Pregnancy and Hepatitis C
• Women chronically infected with hepatitis C may have an uneventful pregnancy without worsening of liver disease or increased risk of fetal malformations
• Elevated serum alanine aminotransferase level decreased from 56 percent at the beginning of pregnancy to 7 percent by the third trimester, returning to 55 percent six months after delivery
• Vertical transmission of the virus occurs, but appears to be much less efficient than for hepatitis B, occurring in about 5 to 10 percent of infants born to anti-HCV positive women [117].
• The risk of infection is approximately threefold higher in infants born to women co-infected with HCV and HIV [118,119].
• Transmission only occurs from mothers who are HCV-RNA positive (as opposed to those who are anti-HCV positive but HCV-RNA negative); the risk of transmission may, like HIV, be in part related to the level of viremia at the time of birth.
• There is no evidence that breastfeeding is a risk for infection among infants born to HCV-infected women [119]





FOLLOW UP
Follow up for acute Hepatitis C
• See at 1 or 2 weekly intervals until aminotransferase levels are normal (usually 4-12 weeks)
• Follow up after six months for development of chronic hepatitis C
Follow up during treatment
• If patient is on interferon, it is advised that complete blood counts (CBC) be obtained pretreatment and monitored routinely during therapy. Alpha interferon therapy should be discontinued in patients who develop severe decreases in neutrophil (<0.5 × 10 9 /L) or platelet counts (<25 × 10 9 /L).Routine monitoring for adverse effects includes a CBC weekly for the first month then CBC monthly
• Recommend HCV RNA at 12 weeks of therapy.Patients who do not achieve virologic suppression or a 2- log decrease in HCV RNA at 12 weeks may have therapy discontinued, although factors such as degree of fibrosis and tolerability of therapy should be considered.
• Patients should have blood chemistry evaluations 2 weeks after initiation of treatment to assess for potential toxicities.

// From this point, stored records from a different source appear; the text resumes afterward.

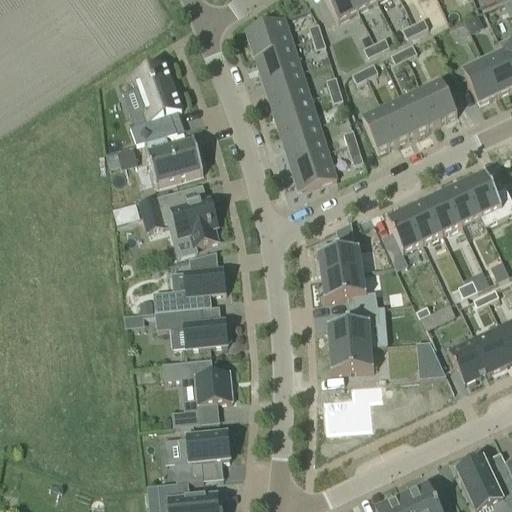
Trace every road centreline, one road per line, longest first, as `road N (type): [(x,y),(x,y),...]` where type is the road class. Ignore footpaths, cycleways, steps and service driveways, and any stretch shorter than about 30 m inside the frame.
road 1 (residential): [(276,508),(281,387),(271,240)]
road 2 (residential): [(511,130),(271,240)]
road 3 (residential): [(276,508),(314,509),(511,415)]
road 4 (residential): [(271,240),(205,33)]
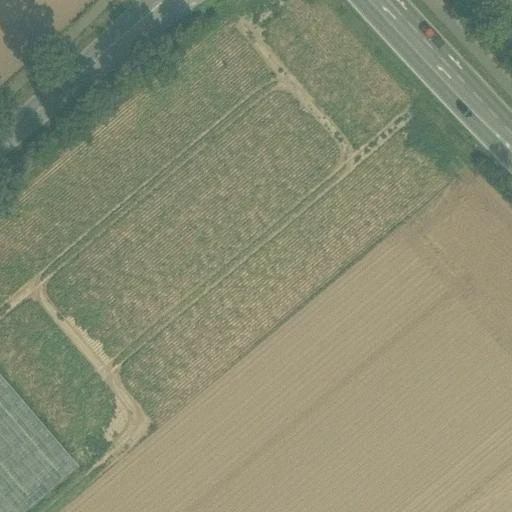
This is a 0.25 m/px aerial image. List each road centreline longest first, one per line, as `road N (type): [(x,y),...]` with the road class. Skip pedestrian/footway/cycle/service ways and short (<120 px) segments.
road 1 (tertiary): [(0,145),(164,0)]
road 2 (primary): [(372,0),(511,148)]
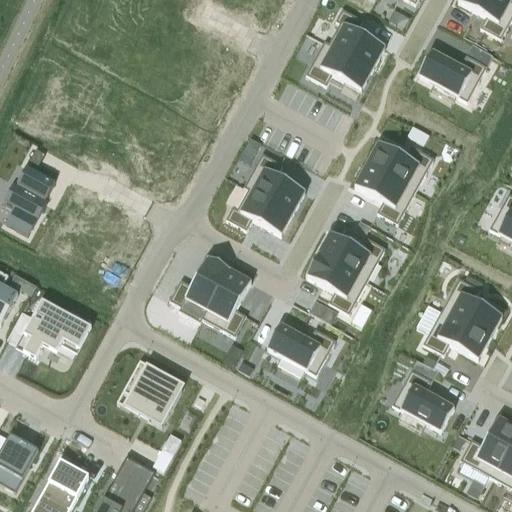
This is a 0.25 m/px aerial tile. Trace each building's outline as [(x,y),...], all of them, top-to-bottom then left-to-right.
[(404,0),(403,3),(415,10),(420,0),(404,0)] [(496,0),(461,0),(457,7),(486,23),(480,34),(500,45),(511,24),(511,7),(510,8),(496,0)] [(328,49),(328,50),(373,75),(385,53),(356,37),(362,26),(342,15),(335,27),(339,29),(328,49)] [(324,47),(305,81),(326,92),(332,81),(361,97),(373,75),(328,50),(328,49),(324,47)] [(472,50),(465,61),(486,73),(493,61),(472,50)] [(431,57),(418,81),(467,108),(486,73),(465,61),(459,72),(431,57)] [(60,110),(51,125),(71,136),(80,120),(91,126),(103,103),(100,101),(108,85),(75,67),(66,83),(74,87),(61,110),(60,110)] [(250,143),(246,150),(257,156),(261,149),(250,143)] [(378,148),(366,170),(415,197),(433,164),(413,153),(407,164),(378,148)] [(13,187),(3,204),(15,211),(5,228),(28,240),(47,206),(45,205),(55,187),(35,176),(45,159),(36,154),(16,189),(13,187)] [(262,159),(243,193),(247,196),(248,195),(293,219),(305,197),(277,182),(283,171),(262,159)] [(366,170),(354,192),(382,208),(376,219),(397,230),(415,197),(366,170)] [(232,213),(226,225),(246,237),(252,226),(281,241),(293,219),(248,195),(247,196),(237,215),(232,213)] [(511,201),(508,200),(489,235),(511,247),(511,201)] [(330,238),(318,260),(367,287),(385,254),(364,243),(358,254),(330,238)] [(318,260),(306,282),(334,298),(328,309),(349,320),(367,287),(318,260)] [(180,286),(169,306),(181,313),(186,305),(206,316),(207,316),(229,276),(207,263),(191,292),(180,286)] [(206,316),(201,324),(235,343),(246,322),(235,316),(251,288),(229,276),(207,316),(206,316)] [(0,330),(1,331),(1,329),(6,322),(18,300),(6,293),(3,291),(8,282),(0,277),(0,330)] [(459,284),(441,317),(490,344),(502,322),(473,306),(479,296),(459,284)] [(25,286),(20,295),(31,301),(36,291),(25,286)] [(25,354),(23,358),(35,364),(43,351),(56,358),(62,347),(77,356),(78,354),(79,355),(91,333),(59,315),(42,306),(35,318),(23,340),(30,344),(24,354),(25,354)] [(441,317),(422,350),(443,361),(449,350),(477,366),(490,344),(441,317)] [(280,330),(267,354),(316,381),(335,346),(314,335),(308,346),(280,330)] [(426,361),(422,368),(432,374),(436,367),(426,361)] [(132,381),(123,398),(144,410),(140,416),(150,421),(147,426),(161,433),(182,396),(164,387),(167,382),(140,367),(139,368),(142,369),(134,383),(132,381)] [(411,376),(392,411),(441,438),(454,414),(425,398),(432,387),(411,376)] [(471,445),(460,466),(493,484),(511,449),(511,430),(498,423),(482,452),(471,445)] [(170,439),(162,455),(173,461),(181,445),(170,439)] [(10,440),(0,457),(0,489),(15,498),(38,456),(10,440)] [(458,442),(452,452),(459,456),(465,445),(458,442)] [(511,449),(493,484),(511,494),(511,449)] [(60,466),(34,511),(71,511),(88,482),(60,466)] [(98,511),(145,511),(151,502),(144,498),(124,487),(117,499),(112,496),(108,504),(104,502),(98,511)]
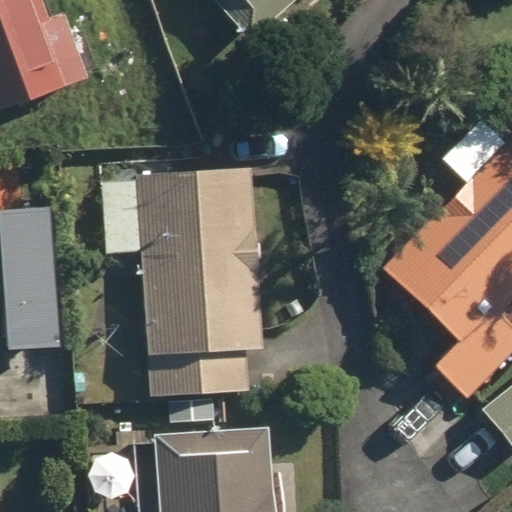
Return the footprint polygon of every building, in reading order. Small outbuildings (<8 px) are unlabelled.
[(0,0),(0,114),(70,88),(44,21),(36,24),(26,0),(0,0)] [(214,0),(248,32),(278,0),(214,0)] [(511,159),(500,148),(375,278),(460,359),(511,305),(511,159)] [(237,170),(92,173),(96,407),(240,405),(237,170)] [(0,365),(37,364),(32,221),(0,222),(0,365)] [(256,511),(254,436),(131,440),(133,511),(256,511)]
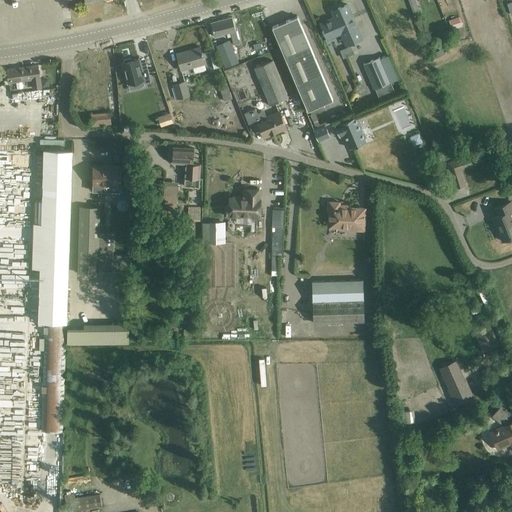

• Chemistry evaluations and pregnancy tests in women should be done routinely at each follow-up visit and not less often then every 4-6 weeks during treatment.
•
Follow up after treatment
• If persons whose treatment continues through 48 weeks, and whose qualitative measurement of HCV RNA at that time is negative, should be retested for HCV RNA 24 weeks later to document an SVR
• If patient has Hepatitis C genotype 2 or 3, the virologic response should be assessed at 24 weeks (end of treatment) and at 48 weeks to determine whether patients have achieved a sustained virologic response.
Patients not receiving treatment
• Serial HCV viral loads should not be routinely performed for patients who are not receiving antiviral treatment.
• Liver biopsies every 4-5 years may be considered for those patients in whom treatment is deferred because of mild fibrosis (Metavir score <2 or Ishak score <3) if progression of disease affects the decision to treat
Peri natal period

• Infants born to infected mothers should be screened for HCV. Because of the presence of maternal antibodies, children younger than twelve (12) months should only be tested by HCV RNA methods, but children over twelve months can be tested using the anti-HCV EIA test.
• Children positive for either anti-HCV or HCV RNA should be evaluated for the presence or development of liver disease, and children with persistently abnormal ALT’s should be referred to a specialist for medical management.